そのカリスを羽交い絞めにする男の手に二筋、そしてバラックに向かって一筋の金線が奔った。
「いてぇ!!」
「ぐっ!?」
金線はカリスを羽交い絞めにしていた男の手の甲と肘にめり込んで男に激痛を与え、バラックのこめかみに弾けてよろけさせた。男の拘束力が弱まった隙にカリスは素早く手を振り解いて悠達の下へと駆け寄った。
「あ、ありがとう兄さん、助かったよ!!」
「気にするな、ゴミの様な奴らはどこにでも居るものだ」
「クッ・・・なんだテメェは!! 人の話に割り込んで来るんじゃねぇよ!!」
こめかみから一筋の血を流しながらバラックは悠に凄んだが、悠がバラックを見る目は人を見る目では無かった。
「最近のゴミは器用に人間の言葉まで使うか。だが臭過ぎるな。その腐臭しかしない隙間を閉じてさっさと帰れ。今日はゴミの日では無いぞ」
悠の挑発は男達の怒りのボルテージを一気に危険な水準まで引き上げた。そして皆一様に懐に手を入れると、短剣やナイフを取り出して悠に向けた。
「・・・口の達者なアンちゃんだな。バラックファミリーに敵対してこの下町で生きて行けると思ってんのか?」
バラック自身も険のあるデザインのナイフを取り出して悠を睨み付けた。
「それにこれは商売だ。テメェが口を出す事じゃねえ!! そこのカリスに金貨3枚払わせるまでは・・・」
「だから金貨3枚渡しただろうが。頭だけでは無く目まで腐っているのか?」
その言葉にバラックの顔は更に紅潮したが、足元に目を這わせると地面に金貨が3枚転がっていた。悠が先程投げたのは金貨だったのだ。
「これはカリスに支払った武器の代金だ。それを持って失せろ。二度とこの親子に関わるな」
「え・・・そ、それは・・・」
「まぁまぁ、ここはユウに任せておけよ・・・どうせもう穏便には済まねぇ方に金貨1枚賭けてもいいがな・・・」
驚くカリスをベロウがそう言って抑えたが、その口調には諦めの色が強かった。どうやら悠がこの場でバラック一味を排除するつもりだと気付いたからだ。悠は率直な口を聞くが、明らかに相手を貶す発言をする場合は何らかの意図があるという事はベロウにも分かって来ていた。そしてこの場合狙っているのは・・・相手の激発に違いない。

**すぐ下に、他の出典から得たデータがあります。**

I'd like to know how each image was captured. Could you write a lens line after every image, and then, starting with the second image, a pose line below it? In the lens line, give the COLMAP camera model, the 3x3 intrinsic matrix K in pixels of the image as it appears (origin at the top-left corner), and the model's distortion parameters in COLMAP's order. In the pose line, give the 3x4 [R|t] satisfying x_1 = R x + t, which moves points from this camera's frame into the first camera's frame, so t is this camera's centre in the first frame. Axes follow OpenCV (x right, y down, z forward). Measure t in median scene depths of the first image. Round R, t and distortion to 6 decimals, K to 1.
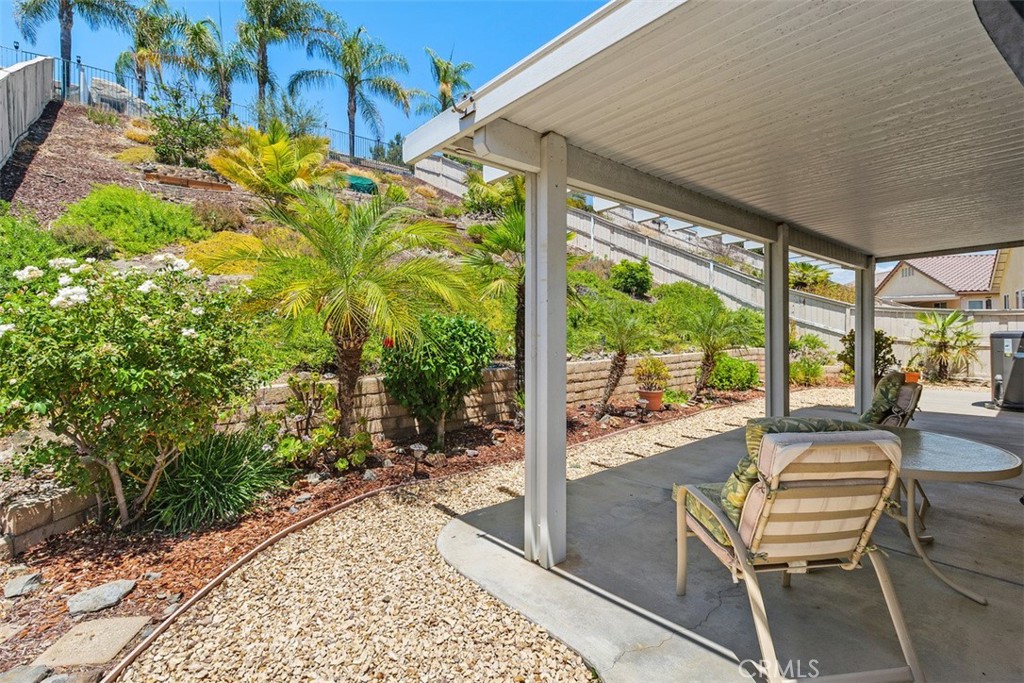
lens RADIAL K [[470.7, 0, 513.3], [0, 470.7, 335.5], [0, 0, 1]] dist [0.006464, -0.002800]
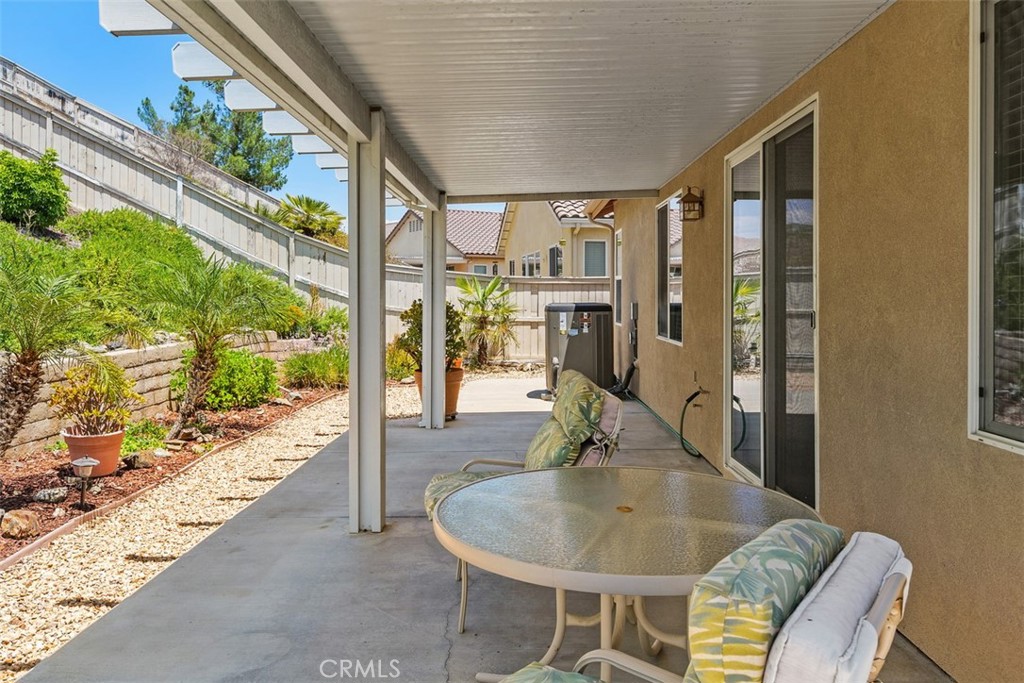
lens RADIAL K [[769.1, 0, 517.9], [0, 769.1, 306.2], [0, 0, 1]] dist [-0.003896, -0.007201]
pose [[0.662315, -0.004147, 0.749214, 0.002528], [0.006448, 0.999979, -0.000165, -0.003328], [-0.749198, 0.004940, 0.662328, 0.143804]]
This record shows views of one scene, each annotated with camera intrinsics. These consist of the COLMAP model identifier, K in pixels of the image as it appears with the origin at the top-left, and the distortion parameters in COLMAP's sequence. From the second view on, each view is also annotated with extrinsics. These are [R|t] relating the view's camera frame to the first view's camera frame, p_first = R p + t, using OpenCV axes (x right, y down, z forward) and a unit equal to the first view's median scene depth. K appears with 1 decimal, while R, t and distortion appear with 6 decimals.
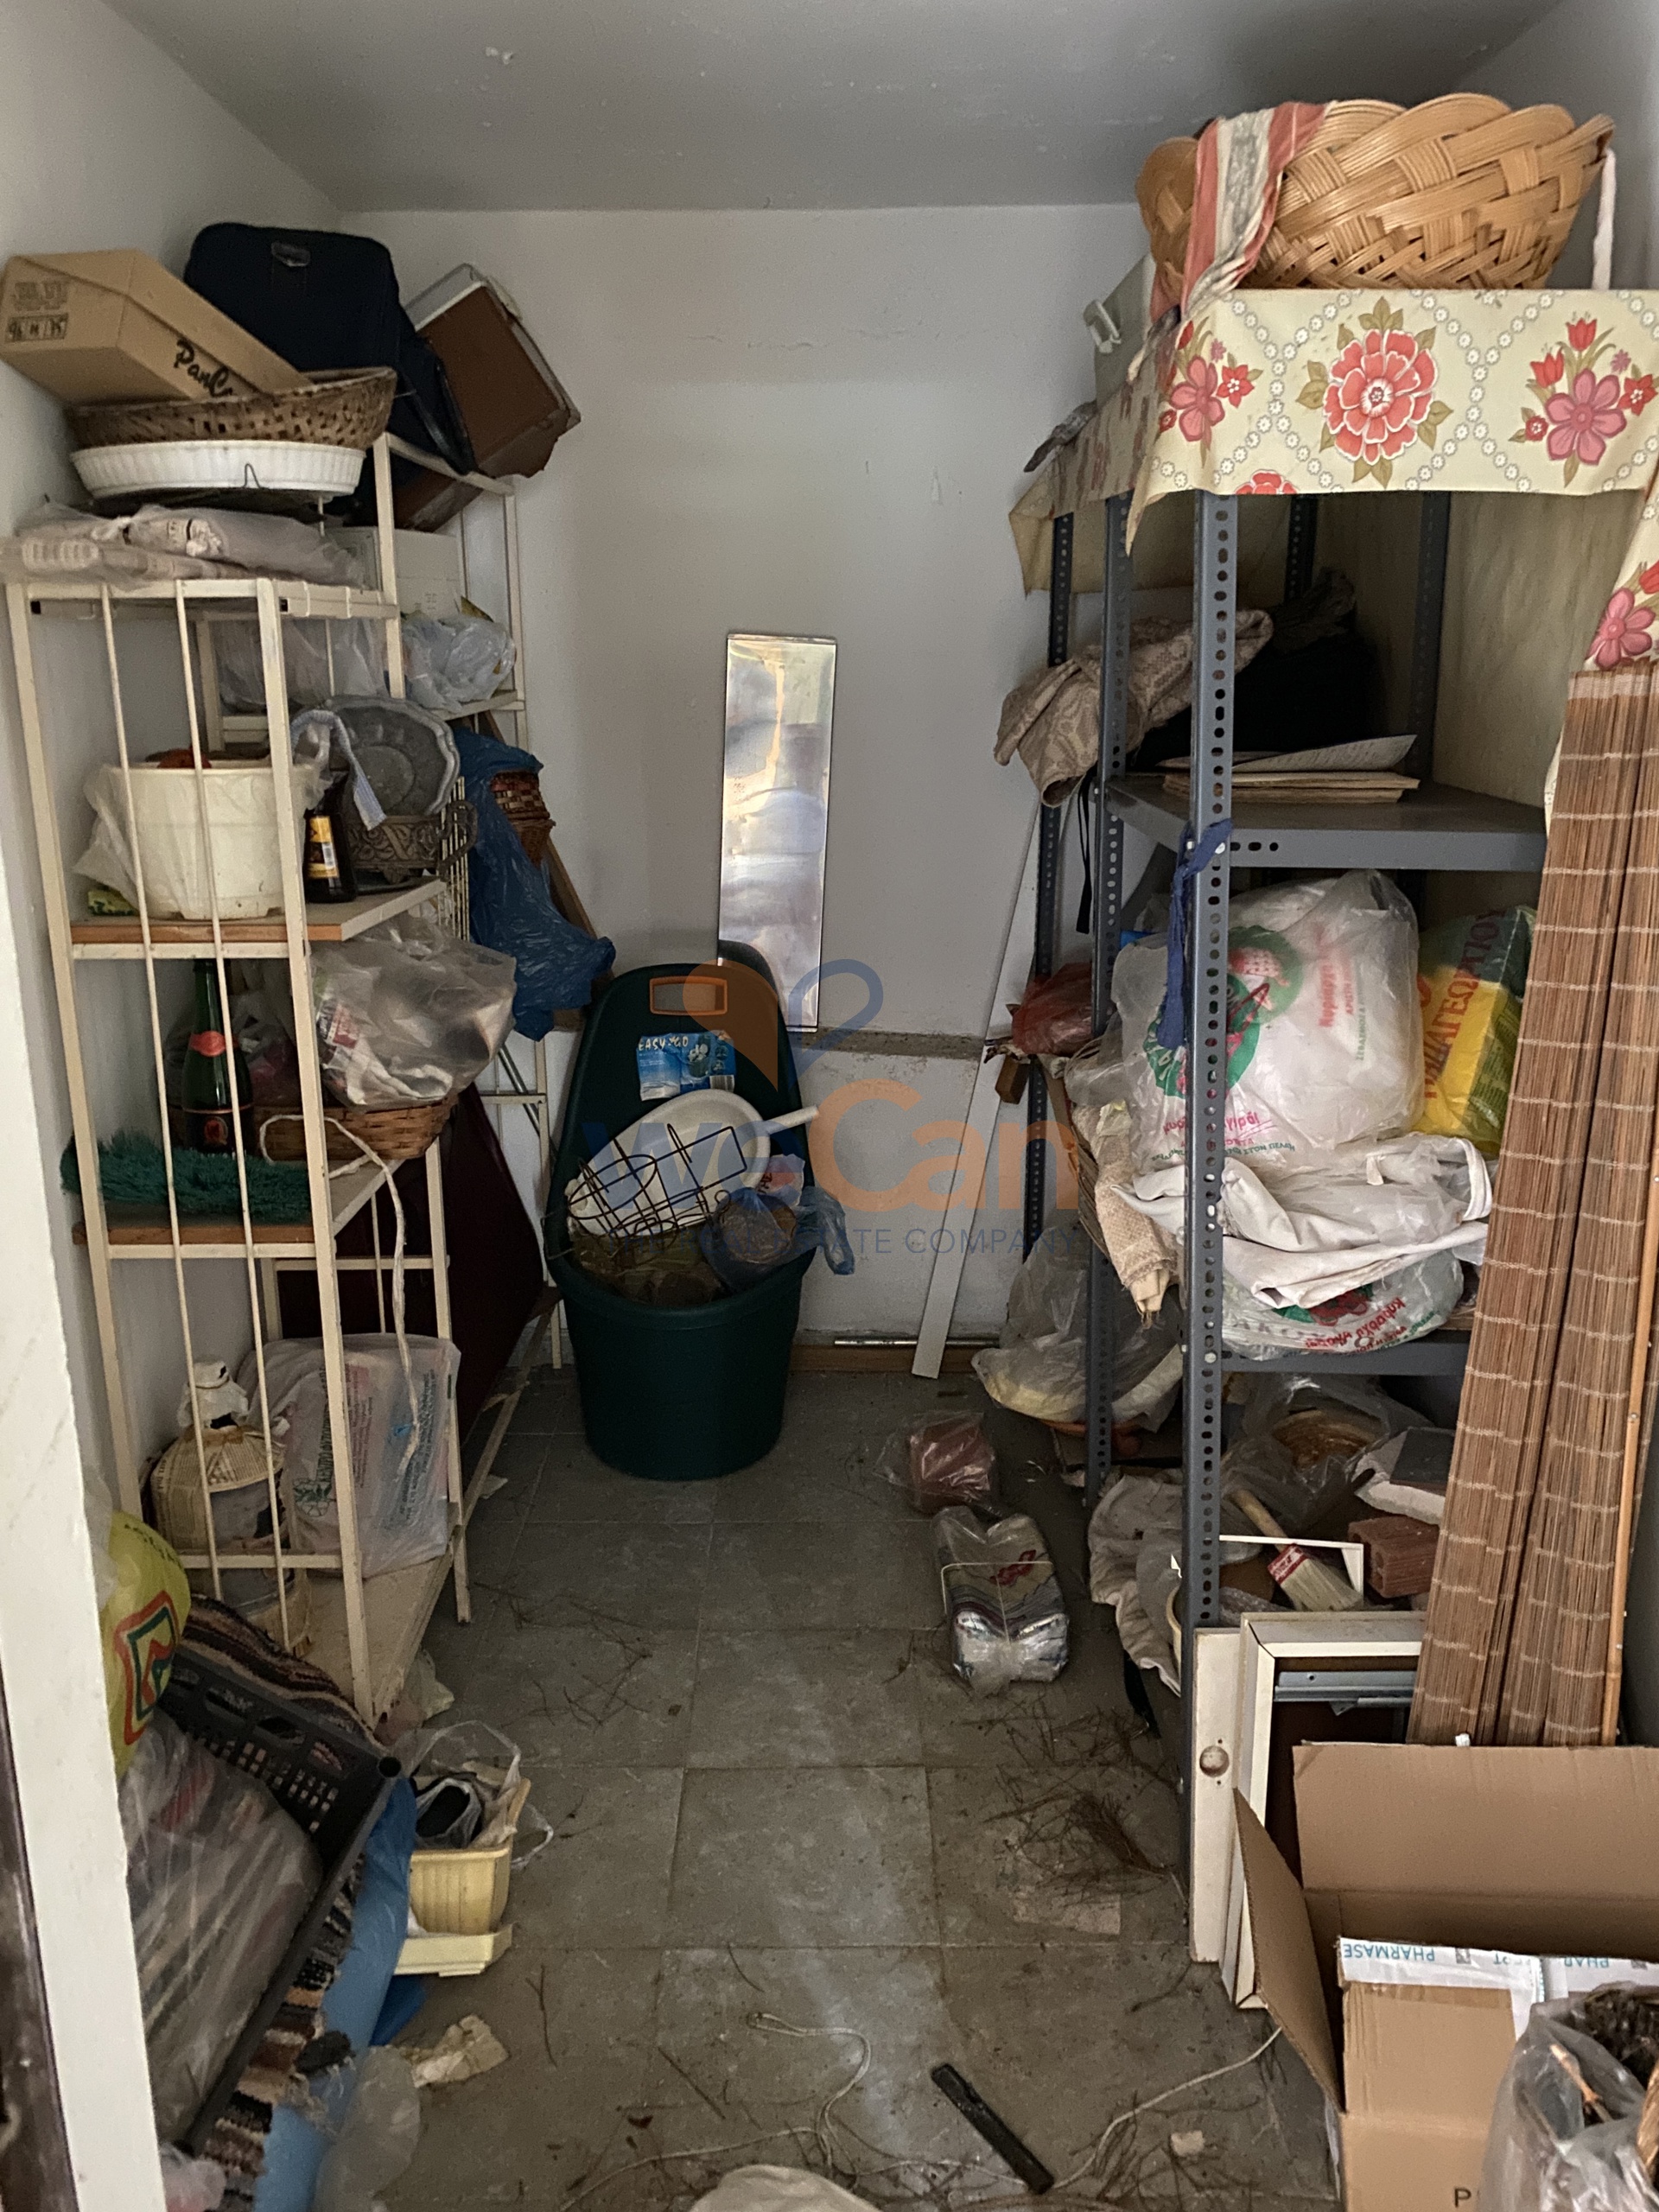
lens RADIAL K [[1691.9, 0, 828.1], [0, 1691.9, 1102.2], [0, 0, 1]] dist [-0.005825, 0.007400]
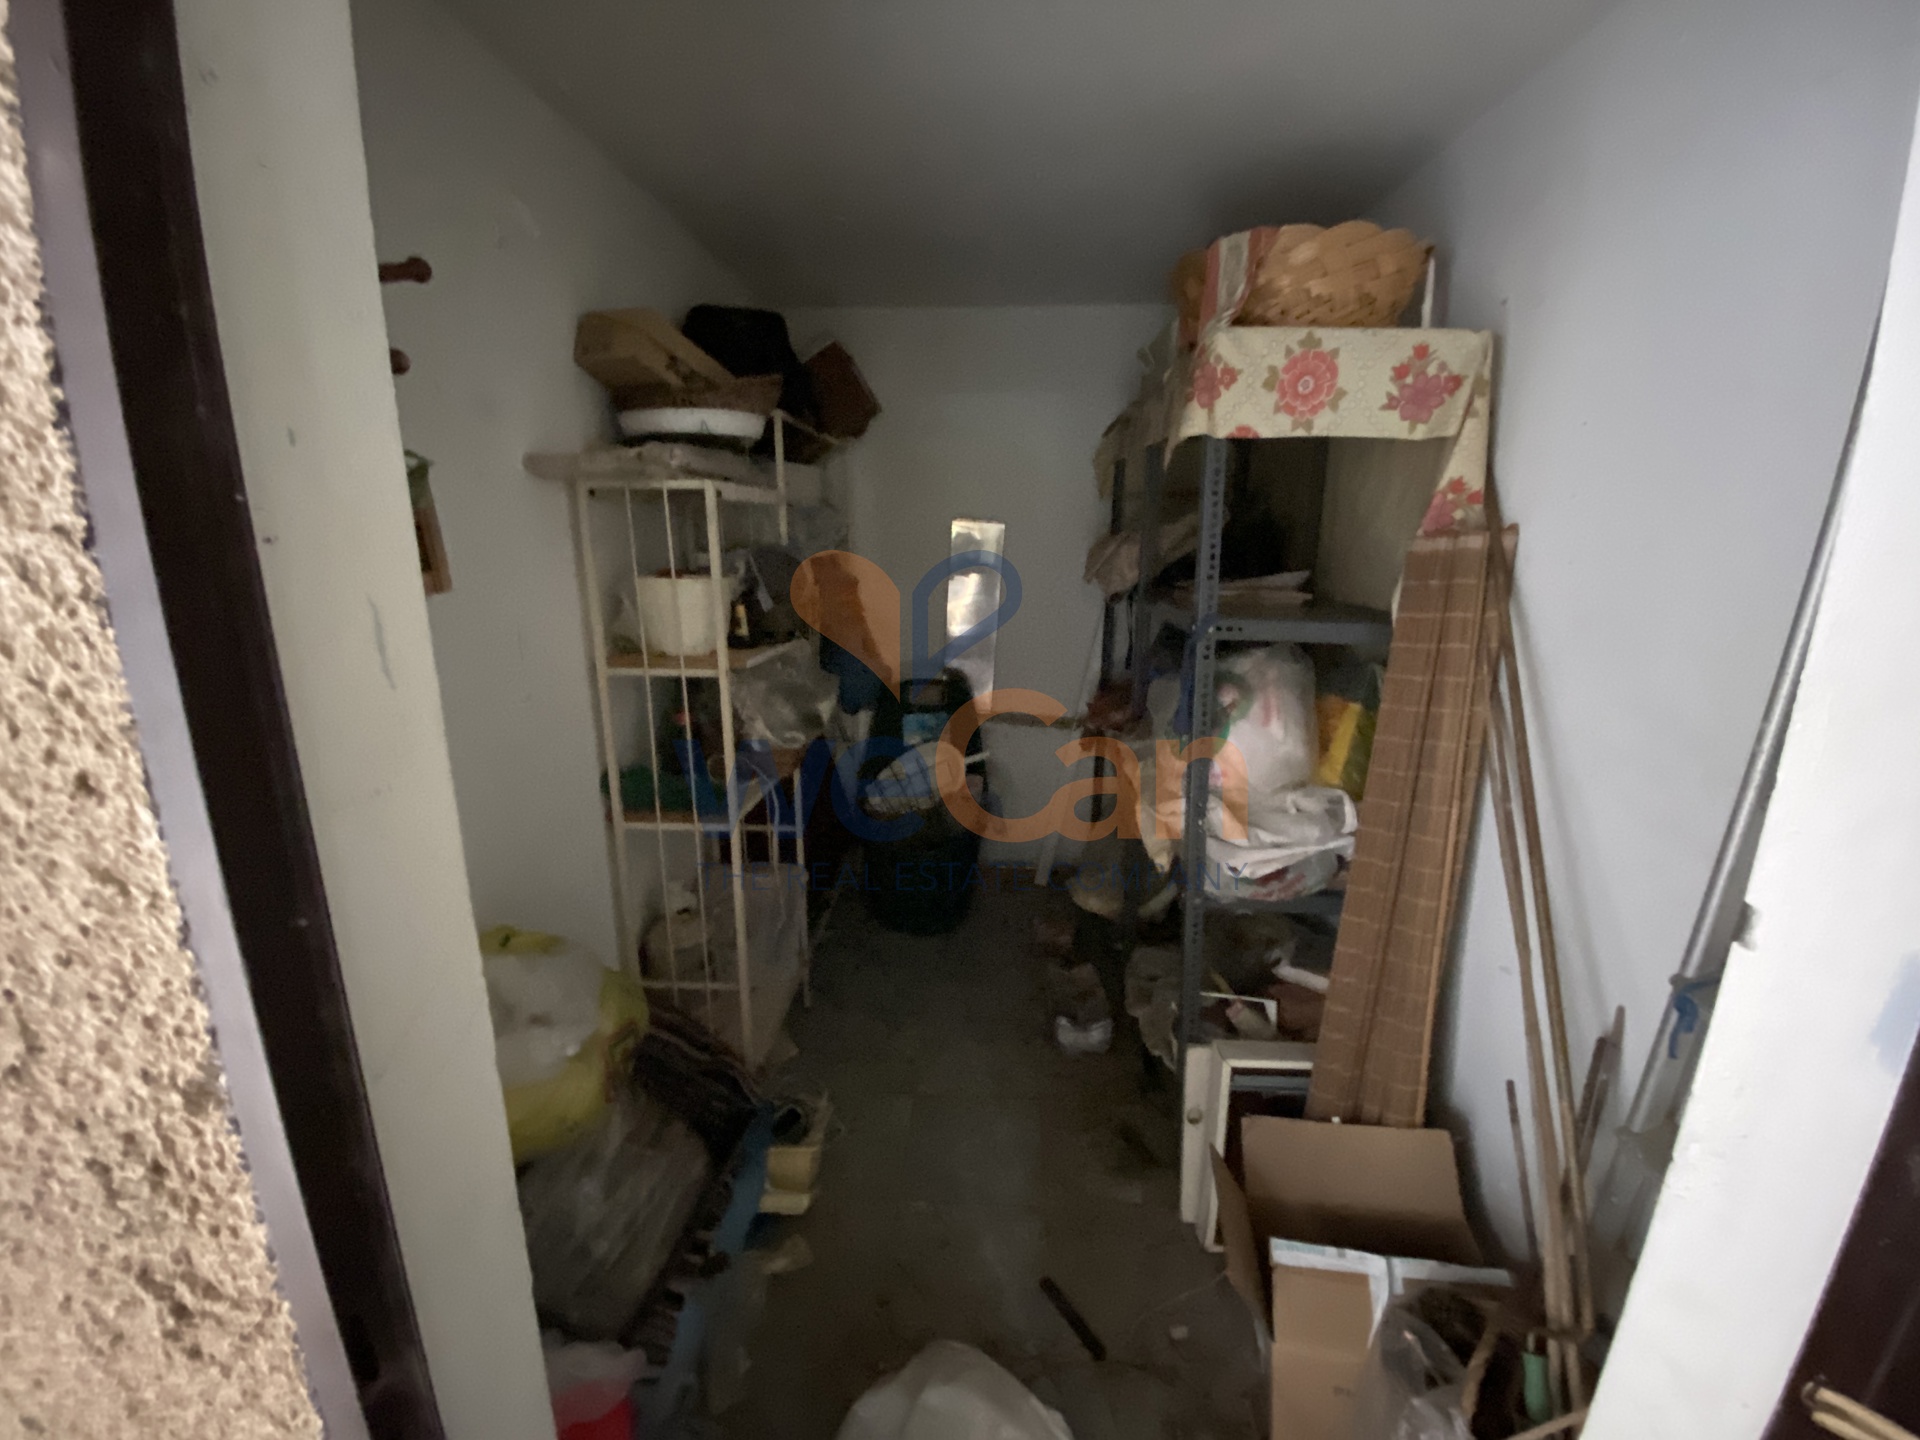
lens RADIAL K [[767.9, 0, 962.2], [0, 767.9, 728.1], [0, 0, 1]] dist [-0.001197, -0.000527]
pose [[0.998729, 0.024046, -0.044293, -0.001205], [-0.024533, 0.999644, -0.010473, -0.024484], [0.044025, 0.011547, 0.998964, 0.137171]]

「・・・いや、足りねぇな。俺とハッサクの治療代がねぇじゃねぇか。付け加えて金貨10枚払ったら命だけは助けてやってもいいんだぜ?」
羽交い絞めにしていた男の名前はハッサクというらしい。バラックの言葉で男達がじりっと包囲を狭めた。いつの間にかその人数は20人くらいに膨れ上がっている。来る途中にこちらを監視している者の中にも混じっていたのかもしれない。
「銅貨一枚の価値も無いお前らの怪我にそんな金がいる訳が無かろう。屑は屑同士、腐った傷跡でも舐め合っているのがお似合いだ。これ以上怪我と恥を重ねたくないならそうするべきだな」
その一言で男達のなけなしの自制心はあっさりと決壊した。バラックも殺気に血走った目で悠をナイフで指して叫んだ。
「殺せぇぇぇぇええッ!!!」
「「「おう!!!」」」
その号令と共に男達は得物を構えて悠へとなだれ込んでいった。
「バロー、カリスとカロンを家の中へ。俺はこの屑共を叩きのめしてから行く」
「・・・大丈夫かなんて聞かねぇがよ、家の前に死体を積む様な事はすんなよな、ユウ」
「安心しろ。俺は手加減は得意だからな」
それは嘘だろうとベロウは思ったが、まぁ死体は生き残った奴に処理させればいいかと思い直して背後のカリスとカロンを家に入る様に促した。
「さ、ここは一般人立ち入り禁止だ。家の中で待とうぜ」
「に、兄さん、助太刀しなくてもいいのかい!?」
「腕に自信がある様だが、流石にあれだけの人数が相手では・・・」
カリスとカロンは悠を心配してそう言ったのだが、少し考えたベロウのセリフはこうだった。
「ああ・・・流石のユウでも・・・3分くらいかかるかもな。丁度いい、カリス、茶の用意をしてくれよ。その頃にゃ終わってるさ」
全く心配していないベロウにカリスとカロンは茫然とした視線を向けたが、それぞれ肩を押されて釈然としないながらも家の中へと入っていったのだった。